- Born: 16 August 1958 (age 68) England
- Occupations: Movement director, actor, theatre choreographer
- Years active: 1981–present
- Known for: War Horse The 39 Steps

= Toby Sedgwick =

British movement director

Toby Sedgwick (born 16 August 1958) is a British movement director, actor and theatre choreographer. He is best known for devising the "horse choreography" for the life-size puppets in War Horse (2007). The production played at the New London Theatre in the West End, the Vivian Beaumont Theater on Broadway, and Toronto's Princess of Wales Theatre. The work earned Sedgwick the 2008 Laurence Olivier Award for Best Theatre Choreographer and the 2012 Dora Mavor Moore Award for Outstanding Choreography in a Play or Musical.
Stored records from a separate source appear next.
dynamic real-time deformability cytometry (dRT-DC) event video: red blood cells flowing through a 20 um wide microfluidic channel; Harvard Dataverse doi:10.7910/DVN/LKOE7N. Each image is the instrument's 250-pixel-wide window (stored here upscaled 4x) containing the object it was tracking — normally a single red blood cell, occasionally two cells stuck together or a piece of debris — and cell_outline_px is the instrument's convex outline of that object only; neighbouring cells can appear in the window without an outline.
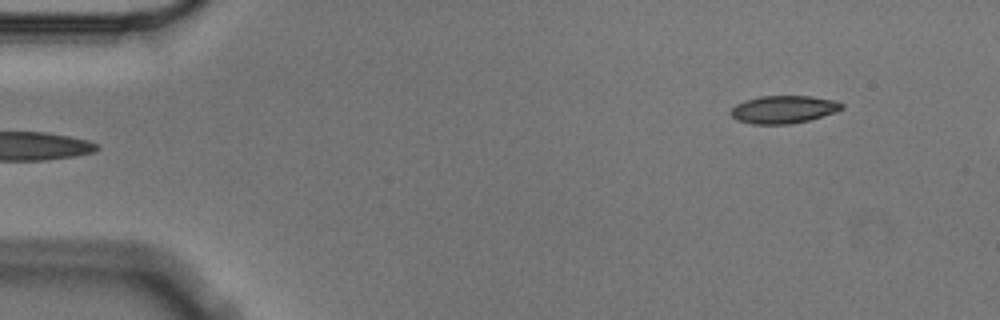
{"species": "Egyptian fruit bat (a non-hibernating species)", "species_latin": "Rousettus aegyptiacus", "temperature_condition": "cold", "stored_images_in_passage": 4, "segment_of_instrument_passage": [2, 2], "camera_frame_rate_fps": 3000, "um_per_image_px": 0.085, "animal": {"sex": "male"}, "frame": {"image": 1, "passage_image": 4, "time_ms": 1.0, "image_size_px": [1000, 320], "cell_outline_px": [[844, 108], [808, 120], [788, 124], [752, 124], [736, 120], [728, 112], [736, 104], [744, 100], [760, 96], [812, 96], [836, 100], [844, 104]], "centroid_in_image_um": [66.56, 9.29], "position_along_channel_um": 18.4, "area_um2": 17.92}}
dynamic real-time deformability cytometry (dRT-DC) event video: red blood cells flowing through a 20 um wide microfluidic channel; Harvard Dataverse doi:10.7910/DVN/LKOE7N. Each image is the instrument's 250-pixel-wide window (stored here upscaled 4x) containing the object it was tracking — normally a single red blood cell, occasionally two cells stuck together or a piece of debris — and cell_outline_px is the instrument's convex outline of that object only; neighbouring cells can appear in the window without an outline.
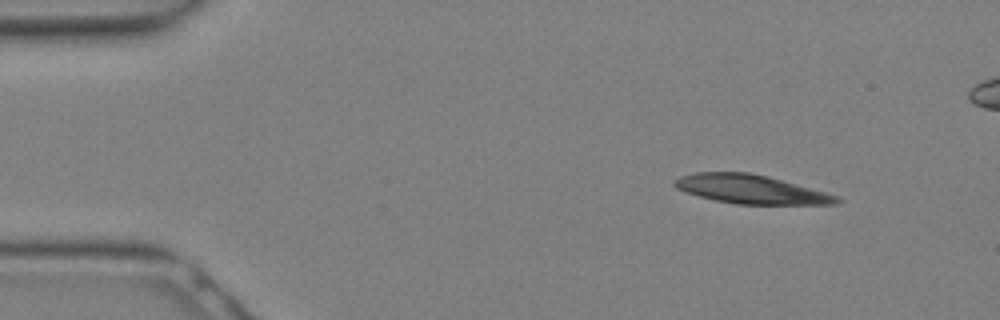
{"species": "Egyptian fruit bat (a non-hibernating species)", "species_latin": "Rousettus aegyptiacus", "temperature_condition": "warm", "stored_images_in_passage": 9, "camera_frame_rate_fps": 3000, "um_per_image_px": 0.085, "animal": {"sex": "female"}, "frame": {"image": 1, "passage_image": 2, "time_ms": 0.333, "image_size_px": [1000, 320], "cell_outline_px": [[844, 200], [836, 204], [736, 204], [716, 200], [684, 192], [676, 188], [672, 184], [680, 176], [696, 172], [748, 172], [768, 176], [840, 196]], "centroid_in_image_um": [63.85, 16.09], "position_along_channel_um": 21.2, "area_um2": 27.17}}
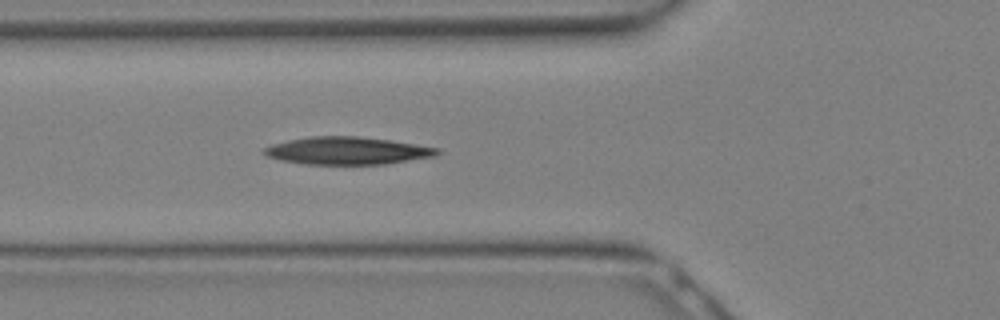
{"frame": {"image": 2, "passage_image": 9, "time_ms": 2.667, "image_size_px": [1000, 320], "cell_outline_px": [[440, 152], [436, 156], [384, 164], [304, 164], [280, 160], [268, 156], [260, 152], [264, 148], [272, 144], [288, 140], [312, 136], [356, 136], [388, 140], [440, 148]], "centroid_in_image_um": [29.49, 12.81], "position_along_channel_um": 96.3, "area_um2": 27.69}}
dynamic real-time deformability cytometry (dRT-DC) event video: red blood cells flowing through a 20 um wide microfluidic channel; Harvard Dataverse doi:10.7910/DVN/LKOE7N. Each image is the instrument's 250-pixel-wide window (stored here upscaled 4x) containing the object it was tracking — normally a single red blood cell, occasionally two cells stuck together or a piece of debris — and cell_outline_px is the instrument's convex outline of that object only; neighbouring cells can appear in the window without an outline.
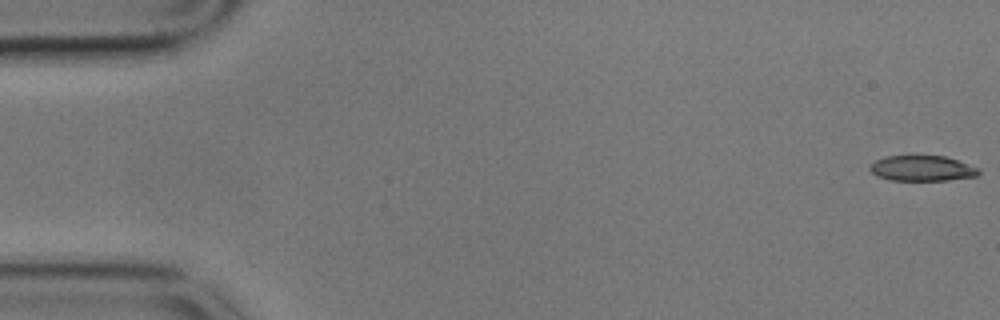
{"species": "common noctule bat (a hibernating species)", "species_latin": "Nyctalus noctula", "temperature_condition": "cold", "stored_images_in_passage": 56, "camera_frame_rate_fps": 3000, "um_per_image_px": 0.085, "animal": {"sex": "male", "body_mass_g": 17.9}, "frame": {"image": 1, "passage_image": 1, "time_ms": 0.0, "image_size_px": [1000, 320], "cell_outline_px": [[980, 172], [976, 176], [948, 180], [892, 180], [876, 176], [868, 168], [876, 160], [884, 156], [944, 156], [980, 168]], "centroid_in_image_um": [78.37, 14.31], "position_along_channel_um": 6.6, "area_um2": 16.01}}
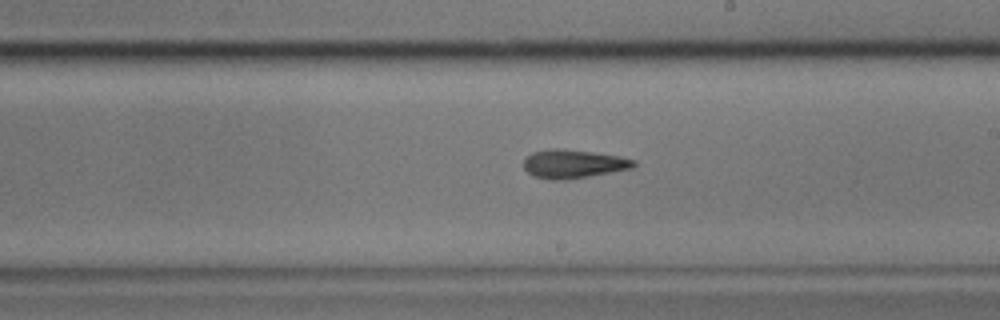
{"frame": {"image": 2, "passage_image": 32, "time_ms": 10.333, "image_size_px": [1000, 320], "cell_outline_px": [[636, 164], [632, 168], [568, 180], [552, 180], [532, 176], [524, 168], [524, 160], [532, 152], [548, 148], [564, 148], [620, 156], [636, 160]], "centroid_in_image_um": [48.72, 13.92], "position_along_channel_um": 240.3, "area_um2": 18.5}}
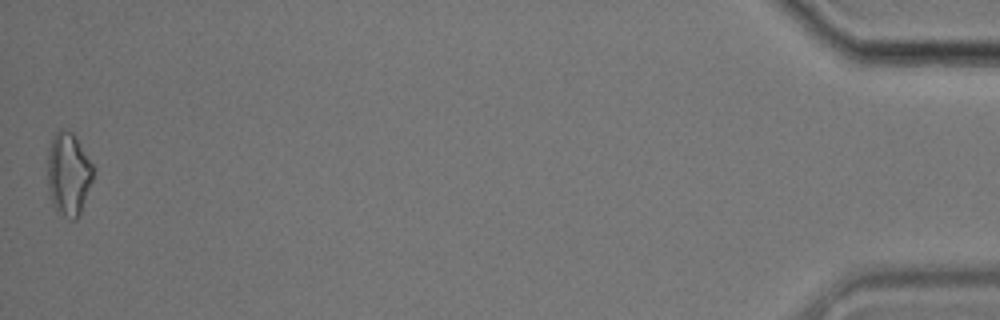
{"frame": {"image": 3, "passage_image": 56, "time_ms": 18.333, "image_size_px": [1000, 320], "cell_outline_px": [[92, 180], [80, 212], [76, 220], [72, 220], [56, 212], [48, 196], [48, 148], [56, 132], [60, 128], [64, 128], [72, 132], [92, 164]], "centroid_in_image_um": [5.78, 14.81], "position_along_channel_um": 429.4, "area_um2": 21.91}, "authors_computed_cell_mechanics": {"area_um2": 18.207, "velocity_mm_per_s": 3.5567, "shape_relaxation_time_tau1_ms": 5.4461, "shape_relaxation_time_tau2_ms": 5.6726, "deformation_change_tau1": 0.1413, "deformation_change_tau2": 0.1631}}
== Early life and training ==
Sedgwick was born in England in 1958 and attended Bryanston School in Dorset. He trained on the drama course at Arts Educational. He later studied for two years at L'École Internationale de Théâtre Jacques Lecoq in Paris. He co-founded The Moving Picture Mime Show in London.

== Career ==

=== Early work and subsequent career ===
Sedgwick made his directorial debut with Pidgin Macbeth (1998) at the National Theatre in London. In 2006, he choreographed Hergé's Adventures of Tintin at the Playhouse Theatre and Dick Whittington and His Cat at the Barbican. He also directed a Manchester production of The Taming of the Shrew.

Among Sedgwick's early major credits was co-direction for The 39 Steps at the Criterion Theatre in the West End in 2006. His acting credits include Earfull at the Battersea Arts Centre in 2007. Other credits include The Tempest (2007), His Dark Materials (2009), and Looking for Yoghurt (2009). Sedgwick played the Professor, the character associated with Harpo Marx, in the 1999 West End production of Animal Crackers at the Lyric Theatre.
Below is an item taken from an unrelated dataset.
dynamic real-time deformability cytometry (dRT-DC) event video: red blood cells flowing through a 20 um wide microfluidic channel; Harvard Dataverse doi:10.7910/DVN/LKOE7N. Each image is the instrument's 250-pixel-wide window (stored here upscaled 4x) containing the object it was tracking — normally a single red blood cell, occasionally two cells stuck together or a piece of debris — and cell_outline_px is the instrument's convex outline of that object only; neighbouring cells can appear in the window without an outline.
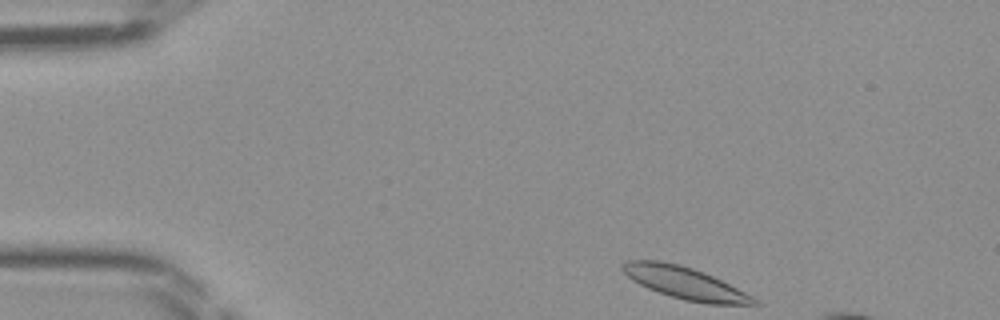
{"species": "Egyptian fruit bat (a non-hibernating species)", "species_latin": "Rousettus aegyptiacus", "temperature_condition": "room temperature", "stored_images_in_passage": 8, "camera_frame_rate_fps": 3000, "um_per_image_px": 0.085, "frame": {"image": 1, "passage_image": 1, "time_ms": 0.0, "image_size_px": [1000, 320], "cell_outline_px": [[760, 304], [708, 304], [684, 300], [648, 288], [632, 280], [620, 268], [620, 264], [628, 260], [660, 260], [692, 268], [704, 272], [752, 296]], "centroid_in_image_um": [58.16, 24.04], "position_along_channel_um": 26.8, "area_um2": 24.1}}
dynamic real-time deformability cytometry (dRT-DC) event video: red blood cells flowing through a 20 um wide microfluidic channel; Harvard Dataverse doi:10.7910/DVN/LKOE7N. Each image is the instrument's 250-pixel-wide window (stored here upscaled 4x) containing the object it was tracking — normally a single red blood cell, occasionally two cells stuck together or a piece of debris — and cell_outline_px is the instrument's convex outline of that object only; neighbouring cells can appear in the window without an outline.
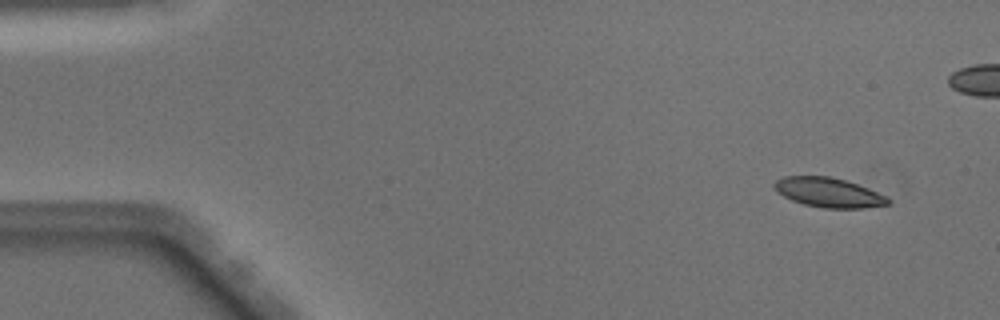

Sedgwick has served as movement director for British productions of The Nativity, Cinderella, King Lear, The Government Inspector, Marat/Sade, and Rosencrantz and Guildenstern Are Dead.

=== Other work ===
Sedgwick's work subsequently reached New York through the Broadway transfer of War Horse and his movement direction for The 39 Steps, produced by the Roundabout Theatre Company beginning in 2008. Billed as Alfred Hitchcock's The 39 Steps, it opened at the American Airlines Theatre on Broadway before transferring to the Cort Theatre and later the Helen Hayes Theatre for an extended run.

Sedgwick assisted Danny Boyle with the choreography for the London 2012 Olympic Games opening ceremony.
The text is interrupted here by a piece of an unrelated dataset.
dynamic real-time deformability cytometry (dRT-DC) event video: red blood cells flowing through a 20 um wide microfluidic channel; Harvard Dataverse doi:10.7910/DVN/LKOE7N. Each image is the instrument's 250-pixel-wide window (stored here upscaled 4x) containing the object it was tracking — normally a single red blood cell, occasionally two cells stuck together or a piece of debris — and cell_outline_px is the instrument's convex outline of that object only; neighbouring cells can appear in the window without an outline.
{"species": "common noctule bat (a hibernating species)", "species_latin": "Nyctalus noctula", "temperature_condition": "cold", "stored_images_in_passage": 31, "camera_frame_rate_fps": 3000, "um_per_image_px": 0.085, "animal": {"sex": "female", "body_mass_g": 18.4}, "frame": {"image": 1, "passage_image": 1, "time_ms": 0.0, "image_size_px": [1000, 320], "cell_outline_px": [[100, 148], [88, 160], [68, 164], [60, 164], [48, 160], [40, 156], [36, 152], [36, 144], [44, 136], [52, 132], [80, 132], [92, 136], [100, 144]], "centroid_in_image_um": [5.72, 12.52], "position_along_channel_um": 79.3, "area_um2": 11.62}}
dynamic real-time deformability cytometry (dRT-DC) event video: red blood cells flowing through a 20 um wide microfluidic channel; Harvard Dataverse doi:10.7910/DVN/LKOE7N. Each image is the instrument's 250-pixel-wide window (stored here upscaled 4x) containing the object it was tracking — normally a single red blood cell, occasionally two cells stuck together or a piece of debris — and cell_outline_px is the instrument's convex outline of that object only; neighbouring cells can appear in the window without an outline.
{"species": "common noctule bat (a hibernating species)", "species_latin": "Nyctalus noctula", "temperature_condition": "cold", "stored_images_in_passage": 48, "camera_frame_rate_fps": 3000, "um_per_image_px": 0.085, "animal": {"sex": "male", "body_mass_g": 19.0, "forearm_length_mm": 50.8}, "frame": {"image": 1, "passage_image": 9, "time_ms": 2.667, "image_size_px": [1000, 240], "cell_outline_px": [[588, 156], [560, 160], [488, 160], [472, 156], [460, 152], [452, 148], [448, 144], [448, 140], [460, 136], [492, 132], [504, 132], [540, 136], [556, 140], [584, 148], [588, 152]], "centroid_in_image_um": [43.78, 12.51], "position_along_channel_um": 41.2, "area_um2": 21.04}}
=== Film and television ===
Sedgwick's screen work has combined acting with movement direction. His acting roles include an infected priest in 28 Days Later (2002), Black Brother in Shrooms (2007), and an enemy pilot in Nanny McPhee and the Big Bang (2010). As a movement director and choreographer, he collaborated with Danny Boyle on 28 Days Later and the television series Pistol.